• Goal of the exercise: The entries below hold a line with "teur est fan" and a line with "0021624704708 #Sousse…". Return those lines and all that lie between them, exactly and only.

• The data:
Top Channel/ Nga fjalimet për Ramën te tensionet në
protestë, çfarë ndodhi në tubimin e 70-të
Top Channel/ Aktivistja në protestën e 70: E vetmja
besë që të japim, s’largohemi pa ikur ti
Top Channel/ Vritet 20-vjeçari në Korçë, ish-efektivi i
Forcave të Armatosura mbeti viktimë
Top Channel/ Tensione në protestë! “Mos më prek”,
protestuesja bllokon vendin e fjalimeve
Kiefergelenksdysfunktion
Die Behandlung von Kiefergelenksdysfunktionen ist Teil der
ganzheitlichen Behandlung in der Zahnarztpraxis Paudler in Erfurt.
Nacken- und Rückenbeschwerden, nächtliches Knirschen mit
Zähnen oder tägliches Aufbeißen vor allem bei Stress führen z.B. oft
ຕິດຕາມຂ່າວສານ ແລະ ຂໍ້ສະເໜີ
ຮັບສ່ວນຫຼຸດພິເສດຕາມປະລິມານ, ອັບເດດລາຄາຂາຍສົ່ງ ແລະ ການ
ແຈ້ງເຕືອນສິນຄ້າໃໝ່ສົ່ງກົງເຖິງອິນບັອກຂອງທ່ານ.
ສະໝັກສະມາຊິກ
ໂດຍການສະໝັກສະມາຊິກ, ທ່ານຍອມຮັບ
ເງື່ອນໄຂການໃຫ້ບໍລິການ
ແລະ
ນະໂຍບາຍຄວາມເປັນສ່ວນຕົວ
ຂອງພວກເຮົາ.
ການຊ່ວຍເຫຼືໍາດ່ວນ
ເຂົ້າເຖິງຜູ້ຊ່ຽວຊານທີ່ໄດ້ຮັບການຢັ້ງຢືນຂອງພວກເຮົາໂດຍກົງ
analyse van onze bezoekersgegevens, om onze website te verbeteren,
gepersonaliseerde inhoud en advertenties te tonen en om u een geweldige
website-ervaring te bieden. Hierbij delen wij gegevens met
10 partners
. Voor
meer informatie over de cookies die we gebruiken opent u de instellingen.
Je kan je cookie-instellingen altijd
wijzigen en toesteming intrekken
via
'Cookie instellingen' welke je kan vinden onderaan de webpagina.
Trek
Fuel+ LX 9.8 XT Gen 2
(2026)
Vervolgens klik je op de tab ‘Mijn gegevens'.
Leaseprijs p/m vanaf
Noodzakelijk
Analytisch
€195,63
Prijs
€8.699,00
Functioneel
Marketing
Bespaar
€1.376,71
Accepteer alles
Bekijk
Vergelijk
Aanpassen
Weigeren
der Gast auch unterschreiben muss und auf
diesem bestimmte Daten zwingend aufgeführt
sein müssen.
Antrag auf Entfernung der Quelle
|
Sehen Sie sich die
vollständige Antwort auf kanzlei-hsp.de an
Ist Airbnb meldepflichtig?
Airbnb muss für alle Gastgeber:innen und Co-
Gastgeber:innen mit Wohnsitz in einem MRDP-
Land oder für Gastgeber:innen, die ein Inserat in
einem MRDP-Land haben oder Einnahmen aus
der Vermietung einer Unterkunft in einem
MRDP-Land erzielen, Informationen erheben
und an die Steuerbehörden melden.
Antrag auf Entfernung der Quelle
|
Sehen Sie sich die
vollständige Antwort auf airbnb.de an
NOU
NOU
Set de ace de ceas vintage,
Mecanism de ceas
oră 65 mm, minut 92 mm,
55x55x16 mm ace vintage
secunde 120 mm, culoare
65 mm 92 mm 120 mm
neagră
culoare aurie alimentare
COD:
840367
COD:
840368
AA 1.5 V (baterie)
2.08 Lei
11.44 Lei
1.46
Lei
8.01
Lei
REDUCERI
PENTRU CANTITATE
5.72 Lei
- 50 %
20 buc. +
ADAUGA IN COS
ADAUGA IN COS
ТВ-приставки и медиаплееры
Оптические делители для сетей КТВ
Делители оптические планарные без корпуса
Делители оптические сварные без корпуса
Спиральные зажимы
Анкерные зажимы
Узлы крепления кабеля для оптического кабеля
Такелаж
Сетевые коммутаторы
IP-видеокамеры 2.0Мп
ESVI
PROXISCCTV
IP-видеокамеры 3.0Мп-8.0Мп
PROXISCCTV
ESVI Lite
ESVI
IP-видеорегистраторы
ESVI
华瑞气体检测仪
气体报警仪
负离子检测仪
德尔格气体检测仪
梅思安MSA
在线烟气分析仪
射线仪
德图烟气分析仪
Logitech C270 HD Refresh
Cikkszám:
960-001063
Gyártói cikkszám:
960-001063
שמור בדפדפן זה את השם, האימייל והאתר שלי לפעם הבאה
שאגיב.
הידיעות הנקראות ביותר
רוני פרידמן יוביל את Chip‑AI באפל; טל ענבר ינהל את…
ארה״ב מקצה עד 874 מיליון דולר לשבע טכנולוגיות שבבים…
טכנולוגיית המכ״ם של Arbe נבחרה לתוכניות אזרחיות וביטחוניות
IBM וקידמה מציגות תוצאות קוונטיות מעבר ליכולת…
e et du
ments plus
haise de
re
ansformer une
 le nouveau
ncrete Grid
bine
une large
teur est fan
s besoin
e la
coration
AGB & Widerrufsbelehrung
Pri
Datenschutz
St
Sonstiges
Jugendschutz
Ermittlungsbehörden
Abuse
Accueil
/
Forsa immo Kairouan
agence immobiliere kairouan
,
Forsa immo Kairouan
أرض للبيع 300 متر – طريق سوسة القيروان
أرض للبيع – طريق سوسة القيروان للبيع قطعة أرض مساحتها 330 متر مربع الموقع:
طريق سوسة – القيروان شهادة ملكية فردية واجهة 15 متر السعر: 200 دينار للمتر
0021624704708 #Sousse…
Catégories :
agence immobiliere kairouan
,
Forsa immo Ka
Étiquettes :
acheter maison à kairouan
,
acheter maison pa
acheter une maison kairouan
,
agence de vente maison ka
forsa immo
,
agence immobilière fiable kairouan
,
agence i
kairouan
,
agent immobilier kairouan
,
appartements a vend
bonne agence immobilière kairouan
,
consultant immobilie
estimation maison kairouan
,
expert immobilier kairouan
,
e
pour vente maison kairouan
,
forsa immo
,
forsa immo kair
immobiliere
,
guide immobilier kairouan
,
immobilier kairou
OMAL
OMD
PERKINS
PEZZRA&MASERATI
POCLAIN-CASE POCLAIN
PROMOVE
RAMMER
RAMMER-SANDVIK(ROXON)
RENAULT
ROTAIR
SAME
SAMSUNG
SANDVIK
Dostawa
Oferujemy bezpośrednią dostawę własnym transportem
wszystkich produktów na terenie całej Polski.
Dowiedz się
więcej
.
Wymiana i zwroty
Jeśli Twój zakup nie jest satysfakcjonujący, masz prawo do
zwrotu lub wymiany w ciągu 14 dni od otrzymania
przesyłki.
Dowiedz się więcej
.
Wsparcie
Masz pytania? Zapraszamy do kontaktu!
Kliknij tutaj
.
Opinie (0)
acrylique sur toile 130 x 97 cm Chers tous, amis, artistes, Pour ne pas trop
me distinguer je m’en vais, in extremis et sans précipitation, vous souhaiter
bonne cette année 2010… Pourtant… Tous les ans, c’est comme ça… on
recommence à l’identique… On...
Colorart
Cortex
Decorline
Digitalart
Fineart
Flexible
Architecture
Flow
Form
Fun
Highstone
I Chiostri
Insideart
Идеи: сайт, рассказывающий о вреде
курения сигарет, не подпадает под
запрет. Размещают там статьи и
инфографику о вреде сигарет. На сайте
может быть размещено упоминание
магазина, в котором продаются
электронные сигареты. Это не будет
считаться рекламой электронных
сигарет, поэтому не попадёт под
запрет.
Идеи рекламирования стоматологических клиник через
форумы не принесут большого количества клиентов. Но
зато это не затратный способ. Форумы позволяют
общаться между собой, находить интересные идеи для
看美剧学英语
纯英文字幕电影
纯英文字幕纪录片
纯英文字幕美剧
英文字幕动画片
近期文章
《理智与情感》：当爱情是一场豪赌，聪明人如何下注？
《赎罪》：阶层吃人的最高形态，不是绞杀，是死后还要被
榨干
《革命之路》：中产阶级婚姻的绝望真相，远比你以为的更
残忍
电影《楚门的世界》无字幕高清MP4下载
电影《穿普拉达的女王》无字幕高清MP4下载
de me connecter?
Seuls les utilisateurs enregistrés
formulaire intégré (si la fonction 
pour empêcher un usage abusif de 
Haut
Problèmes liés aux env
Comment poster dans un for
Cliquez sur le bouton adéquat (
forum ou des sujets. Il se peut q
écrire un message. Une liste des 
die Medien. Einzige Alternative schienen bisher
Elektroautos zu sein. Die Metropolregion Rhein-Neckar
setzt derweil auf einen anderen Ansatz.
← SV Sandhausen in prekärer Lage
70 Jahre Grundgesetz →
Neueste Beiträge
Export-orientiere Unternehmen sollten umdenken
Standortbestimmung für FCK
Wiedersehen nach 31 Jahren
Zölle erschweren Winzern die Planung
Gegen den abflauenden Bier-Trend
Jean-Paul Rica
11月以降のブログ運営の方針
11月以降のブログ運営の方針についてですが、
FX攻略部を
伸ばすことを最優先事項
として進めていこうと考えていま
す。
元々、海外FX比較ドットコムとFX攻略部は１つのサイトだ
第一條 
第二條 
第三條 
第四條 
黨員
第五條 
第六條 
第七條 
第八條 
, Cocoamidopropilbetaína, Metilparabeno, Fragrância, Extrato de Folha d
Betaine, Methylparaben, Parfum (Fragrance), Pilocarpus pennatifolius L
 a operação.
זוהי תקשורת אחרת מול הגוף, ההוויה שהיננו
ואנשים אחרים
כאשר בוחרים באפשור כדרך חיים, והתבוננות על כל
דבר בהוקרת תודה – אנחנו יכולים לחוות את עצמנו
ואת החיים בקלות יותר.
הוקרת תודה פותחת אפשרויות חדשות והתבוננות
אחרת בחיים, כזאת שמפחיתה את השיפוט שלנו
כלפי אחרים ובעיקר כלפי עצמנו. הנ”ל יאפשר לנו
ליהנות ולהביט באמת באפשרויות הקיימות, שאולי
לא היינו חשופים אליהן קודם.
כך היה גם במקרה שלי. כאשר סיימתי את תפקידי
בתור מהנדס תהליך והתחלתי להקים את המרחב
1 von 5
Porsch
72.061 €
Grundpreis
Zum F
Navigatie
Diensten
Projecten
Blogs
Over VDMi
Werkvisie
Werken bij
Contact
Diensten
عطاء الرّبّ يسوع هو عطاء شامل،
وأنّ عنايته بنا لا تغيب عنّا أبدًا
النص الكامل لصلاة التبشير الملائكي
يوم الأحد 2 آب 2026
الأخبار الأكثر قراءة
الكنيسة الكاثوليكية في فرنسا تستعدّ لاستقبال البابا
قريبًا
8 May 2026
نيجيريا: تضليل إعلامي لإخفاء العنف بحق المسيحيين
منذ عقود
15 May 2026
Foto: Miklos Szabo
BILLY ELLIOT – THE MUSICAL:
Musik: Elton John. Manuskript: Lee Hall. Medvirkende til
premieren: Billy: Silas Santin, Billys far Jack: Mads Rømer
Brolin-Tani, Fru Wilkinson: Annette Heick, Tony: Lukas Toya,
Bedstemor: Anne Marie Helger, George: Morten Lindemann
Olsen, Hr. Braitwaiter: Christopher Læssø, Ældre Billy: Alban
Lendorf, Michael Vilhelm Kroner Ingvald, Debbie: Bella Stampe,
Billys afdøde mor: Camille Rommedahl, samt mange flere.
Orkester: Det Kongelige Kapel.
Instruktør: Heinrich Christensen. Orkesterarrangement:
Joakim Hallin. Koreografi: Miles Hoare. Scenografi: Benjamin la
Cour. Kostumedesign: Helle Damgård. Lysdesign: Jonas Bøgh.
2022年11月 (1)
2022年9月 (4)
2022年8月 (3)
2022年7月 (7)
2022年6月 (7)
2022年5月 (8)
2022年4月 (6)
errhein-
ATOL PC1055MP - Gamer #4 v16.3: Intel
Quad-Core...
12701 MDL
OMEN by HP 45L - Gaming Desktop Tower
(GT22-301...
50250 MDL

• Reply to the exercise:
teur est fan
s besoin
e la
coration
AGB & Widerrufsbelehrung
Pri
Datenschutz
St
Sonstiges
Jugendschutz
Ermittlungsbehörden
Abuse
Accueil
/
Forsa immo Kairouan
agence immobiliere kairouan
,
Forsa immo Kairouan
أرض للبيع 300 متر – طريق سوسة القيروان
أرض للبيع – طريق سوسة القيروان للبيع قطعة أرض مساحتها 330 متر مربع الموقع:
طريق سوسة – القيروان شهادة ملكية فردية واجهة 15 متر السعر: 200 دينار للمتر
0021624704708 #Sousse…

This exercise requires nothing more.